Treatment of complex
anal fistula is a surgical challenge because the risk of sphincter injury with the possibility of developing
fecal incontinence. There are many techniques for the treatment of anal
fistulas such as fistulotomy, fistulectomy, seton, endorectal advancement flap and
fibrin glue, with different rates of recurrence and
fecal incontinence. The
biologic plug Surgisis® AFP it's being used since 2006 and produces the closure of the
fistula in approximately 12 weeks, without surgery, by replacement of the fistulous tract by cells of the patient, apparently having advantages over other techniques.We retrospectively reviewed the results of 46 patients with complex anorectal
fistula treated with the
biological plug over a period of 4 years.
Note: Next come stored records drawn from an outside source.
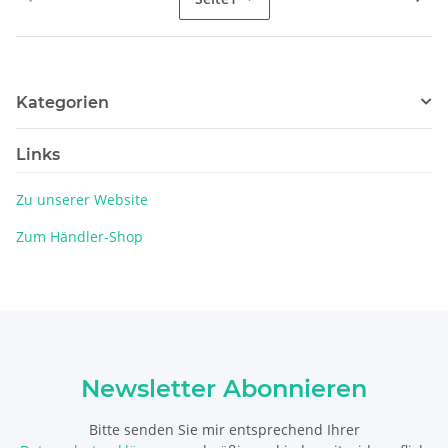
Kategorien
Links
Zu unserer Website
Zum Händler-Shop
Newsletter Abonnieren
Bitte senden Sie mir entsprechend Ihrer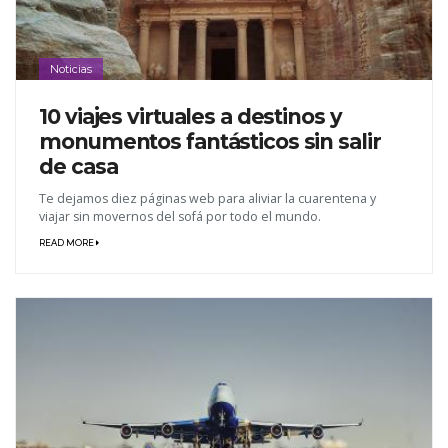
Noticias
10 viajes virtuales a destinos y
monumentos fantásticos sin salir
de casa
Te dejamos diez páginas web para aliviar la cuarentena y
viajar sin movernos del sofá por todo el mundo.
READ MORE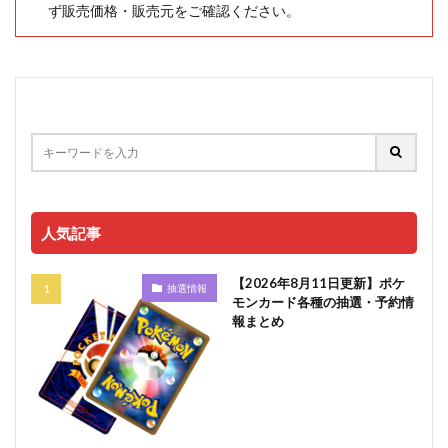
ず販売価格・販売元をご確認ください。
人気記事
【2026年8月11日更新】ポケ
抽選情報
モンカード各種の抽選・予約情
報まとめ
Of these, 34 were men (73.9%) and 12 women, the mean age was 47.2 years. According the type of
fistula, 41 were recurrent
fistulas (89.1%) and 5 high transsphincteric
fistulas (10.8%). Patients underwent surgery on average 2.2 times previously. The
anal fistula plug was successful in 73.9% of cases with a median follow-up 29.8 months. Use of
anal fistula plug Surgisis® AFP is a new alternative with acceptable results in terms of recurrence comparable to other techniques, but with no incontinence.